Given data:
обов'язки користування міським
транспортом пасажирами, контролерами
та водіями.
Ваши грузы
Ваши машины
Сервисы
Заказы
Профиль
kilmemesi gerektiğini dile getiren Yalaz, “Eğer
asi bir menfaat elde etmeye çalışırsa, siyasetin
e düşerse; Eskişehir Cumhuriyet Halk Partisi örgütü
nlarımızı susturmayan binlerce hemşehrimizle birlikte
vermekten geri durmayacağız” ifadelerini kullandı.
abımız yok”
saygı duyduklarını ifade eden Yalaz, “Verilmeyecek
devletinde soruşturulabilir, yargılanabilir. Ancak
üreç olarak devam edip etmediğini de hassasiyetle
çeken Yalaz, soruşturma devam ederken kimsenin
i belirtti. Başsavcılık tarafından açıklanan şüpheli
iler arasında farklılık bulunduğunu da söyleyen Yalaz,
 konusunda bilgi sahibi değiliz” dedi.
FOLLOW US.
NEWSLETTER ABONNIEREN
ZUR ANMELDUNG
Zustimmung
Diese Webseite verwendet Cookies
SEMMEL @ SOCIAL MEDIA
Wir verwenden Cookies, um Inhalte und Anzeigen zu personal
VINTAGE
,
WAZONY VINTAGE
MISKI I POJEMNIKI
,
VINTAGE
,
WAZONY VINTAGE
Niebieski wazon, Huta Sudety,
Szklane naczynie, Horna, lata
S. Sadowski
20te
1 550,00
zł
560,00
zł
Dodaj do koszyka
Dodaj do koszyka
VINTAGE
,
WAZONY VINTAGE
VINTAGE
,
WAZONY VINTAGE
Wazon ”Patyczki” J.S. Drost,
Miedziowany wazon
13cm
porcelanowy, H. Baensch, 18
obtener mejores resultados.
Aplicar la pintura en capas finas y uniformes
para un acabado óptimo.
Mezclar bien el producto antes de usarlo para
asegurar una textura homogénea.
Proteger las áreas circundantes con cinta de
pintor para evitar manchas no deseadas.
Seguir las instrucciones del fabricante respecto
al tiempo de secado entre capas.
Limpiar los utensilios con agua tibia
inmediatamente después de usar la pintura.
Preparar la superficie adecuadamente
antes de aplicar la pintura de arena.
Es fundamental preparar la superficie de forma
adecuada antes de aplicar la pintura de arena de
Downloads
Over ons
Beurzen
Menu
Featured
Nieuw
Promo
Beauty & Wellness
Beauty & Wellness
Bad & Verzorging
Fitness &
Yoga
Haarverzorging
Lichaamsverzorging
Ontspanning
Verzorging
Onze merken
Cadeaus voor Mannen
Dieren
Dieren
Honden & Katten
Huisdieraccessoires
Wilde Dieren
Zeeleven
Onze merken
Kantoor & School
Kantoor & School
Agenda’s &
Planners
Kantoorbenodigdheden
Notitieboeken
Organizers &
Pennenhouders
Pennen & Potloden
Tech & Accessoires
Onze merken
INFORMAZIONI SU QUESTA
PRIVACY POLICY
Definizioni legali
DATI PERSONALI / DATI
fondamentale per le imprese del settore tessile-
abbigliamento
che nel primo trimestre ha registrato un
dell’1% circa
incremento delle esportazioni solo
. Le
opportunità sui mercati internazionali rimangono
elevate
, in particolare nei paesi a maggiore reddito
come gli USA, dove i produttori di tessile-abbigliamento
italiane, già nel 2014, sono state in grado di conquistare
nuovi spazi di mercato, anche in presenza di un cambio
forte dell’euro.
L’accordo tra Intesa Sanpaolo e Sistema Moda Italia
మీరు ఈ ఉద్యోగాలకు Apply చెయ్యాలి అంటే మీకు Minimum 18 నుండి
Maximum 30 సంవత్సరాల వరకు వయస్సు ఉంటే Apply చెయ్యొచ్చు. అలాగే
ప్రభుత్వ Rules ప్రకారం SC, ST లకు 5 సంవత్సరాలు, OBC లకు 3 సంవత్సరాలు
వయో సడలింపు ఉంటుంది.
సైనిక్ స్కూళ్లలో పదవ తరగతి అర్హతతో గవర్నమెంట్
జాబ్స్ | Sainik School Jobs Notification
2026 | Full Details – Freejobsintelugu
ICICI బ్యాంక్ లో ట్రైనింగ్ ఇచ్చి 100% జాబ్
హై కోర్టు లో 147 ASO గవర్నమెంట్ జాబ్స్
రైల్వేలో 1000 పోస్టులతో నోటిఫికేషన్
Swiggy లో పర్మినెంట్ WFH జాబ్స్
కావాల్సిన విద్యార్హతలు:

==

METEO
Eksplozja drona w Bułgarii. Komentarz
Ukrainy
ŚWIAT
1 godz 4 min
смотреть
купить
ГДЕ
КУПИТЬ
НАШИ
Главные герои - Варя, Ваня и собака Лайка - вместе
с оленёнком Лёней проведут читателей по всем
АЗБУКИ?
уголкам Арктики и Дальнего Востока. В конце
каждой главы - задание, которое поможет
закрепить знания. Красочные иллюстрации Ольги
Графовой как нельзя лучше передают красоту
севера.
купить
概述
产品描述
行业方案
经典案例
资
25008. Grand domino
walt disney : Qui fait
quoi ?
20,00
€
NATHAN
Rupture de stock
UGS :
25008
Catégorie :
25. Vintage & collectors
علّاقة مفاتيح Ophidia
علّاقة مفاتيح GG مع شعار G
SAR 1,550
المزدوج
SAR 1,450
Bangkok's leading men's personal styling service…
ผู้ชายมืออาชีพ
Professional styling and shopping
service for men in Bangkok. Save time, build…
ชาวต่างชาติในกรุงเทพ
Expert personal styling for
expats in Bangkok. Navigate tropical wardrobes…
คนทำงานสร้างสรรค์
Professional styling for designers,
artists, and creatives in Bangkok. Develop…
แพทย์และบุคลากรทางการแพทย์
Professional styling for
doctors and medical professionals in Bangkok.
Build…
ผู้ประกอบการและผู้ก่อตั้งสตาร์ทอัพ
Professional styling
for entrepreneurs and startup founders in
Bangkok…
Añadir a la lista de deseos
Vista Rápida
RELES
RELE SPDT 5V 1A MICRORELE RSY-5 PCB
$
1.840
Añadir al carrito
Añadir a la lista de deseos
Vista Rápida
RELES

* * *

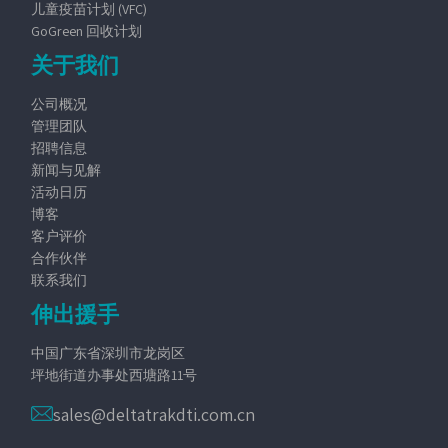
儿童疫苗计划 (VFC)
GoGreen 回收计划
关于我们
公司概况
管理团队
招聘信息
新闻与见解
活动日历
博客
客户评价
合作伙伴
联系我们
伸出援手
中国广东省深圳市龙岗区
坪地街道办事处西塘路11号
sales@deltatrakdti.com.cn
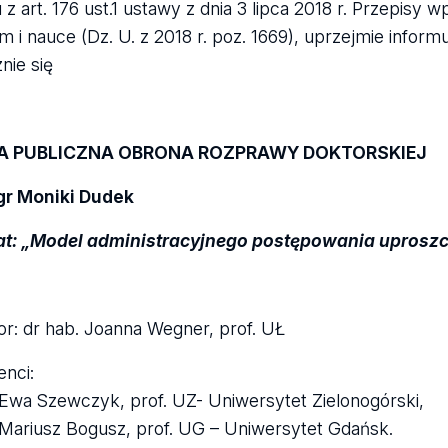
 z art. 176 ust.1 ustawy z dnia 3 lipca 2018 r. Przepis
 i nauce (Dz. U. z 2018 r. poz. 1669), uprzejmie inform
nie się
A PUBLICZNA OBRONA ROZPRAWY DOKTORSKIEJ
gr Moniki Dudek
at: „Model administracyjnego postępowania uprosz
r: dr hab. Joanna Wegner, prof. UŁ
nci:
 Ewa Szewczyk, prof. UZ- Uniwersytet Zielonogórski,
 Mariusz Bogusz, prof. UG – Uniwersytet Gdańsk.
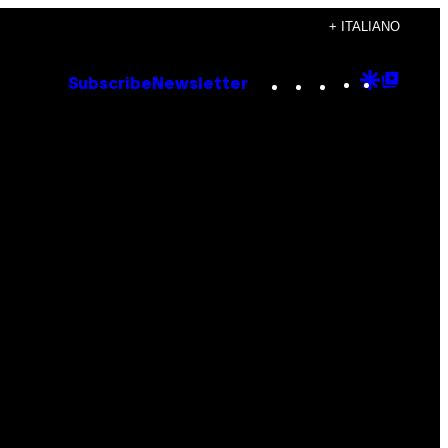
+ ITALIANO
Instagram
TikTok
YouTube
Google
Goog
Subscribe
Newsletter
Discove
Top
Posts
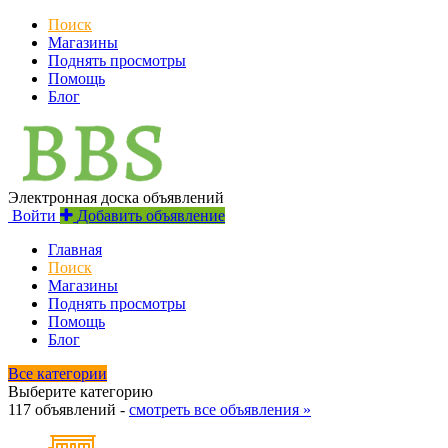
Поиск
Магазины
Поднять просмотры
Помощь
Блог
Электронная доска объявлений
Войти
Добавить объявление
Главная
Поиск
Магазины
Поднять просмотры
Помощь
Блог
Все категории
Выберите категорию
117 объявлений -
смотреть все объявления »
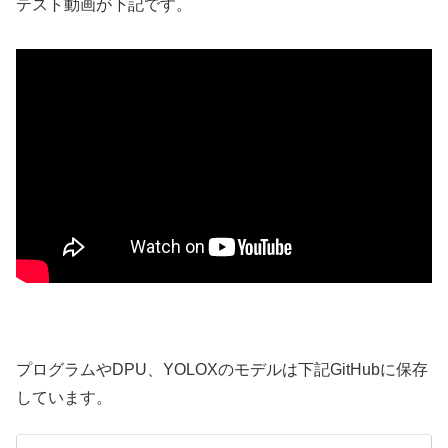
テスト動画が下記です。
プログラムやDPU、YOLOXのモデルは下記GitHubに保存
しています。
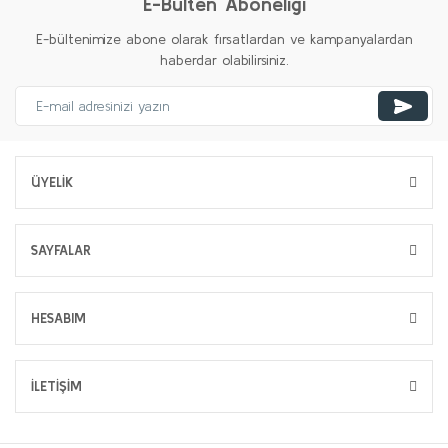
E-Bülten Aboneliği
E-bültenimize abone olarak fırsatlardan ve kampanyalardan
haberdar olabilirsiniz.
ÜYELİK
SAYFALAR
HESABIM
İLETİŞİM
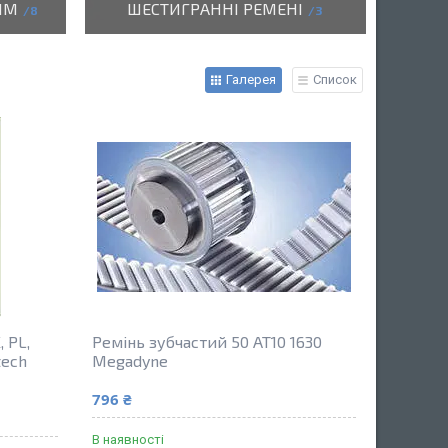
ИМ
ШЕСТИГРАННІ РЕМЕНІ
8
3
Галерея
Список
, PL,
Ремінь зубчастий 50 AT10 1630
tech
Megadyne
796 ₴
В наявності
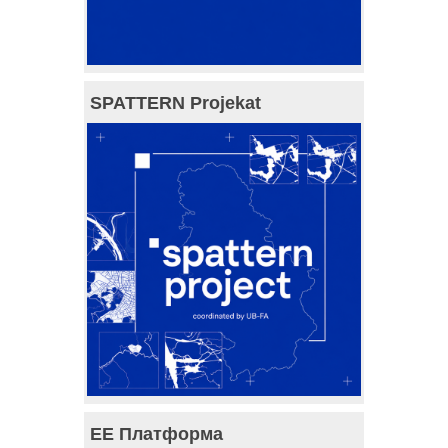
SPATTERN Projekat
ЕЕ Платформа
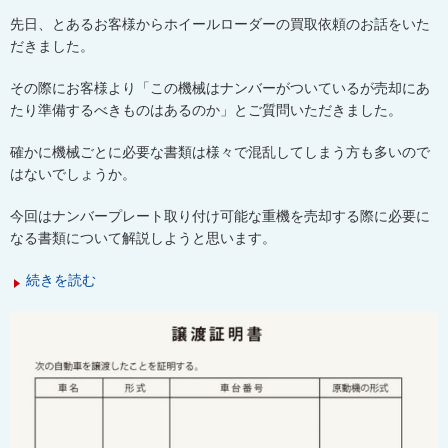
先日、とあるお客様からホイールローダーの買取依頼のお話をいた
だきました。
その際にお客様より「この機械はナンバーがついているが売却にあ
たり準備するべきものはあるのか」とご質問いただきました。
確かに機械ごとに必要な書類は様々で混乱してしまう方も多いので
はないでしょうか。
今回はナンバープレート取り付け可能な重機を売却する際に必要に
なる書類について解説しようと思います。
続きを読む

Your assignment: Can you write out the stretch of lines from the one containing "儿童疫苗计划 (VFC)" through the one containing "sales@deltatrakdti.com.cn" again, swapping "联系我们" for "联络我们" and leaving everything else as it is?

Result:
儿童疫苗计划 (VFC)
GoGreen 回收计划
关于我们
公司概况
管理团队
招聘信息
新闻与见解
活动日历
博客
客户评价
合作伙伴
联络我们
伸出援手
中国广东省深圳市龙岗区
坪地街道办事处西塘路11号
sales@deltatrakdti.com.cn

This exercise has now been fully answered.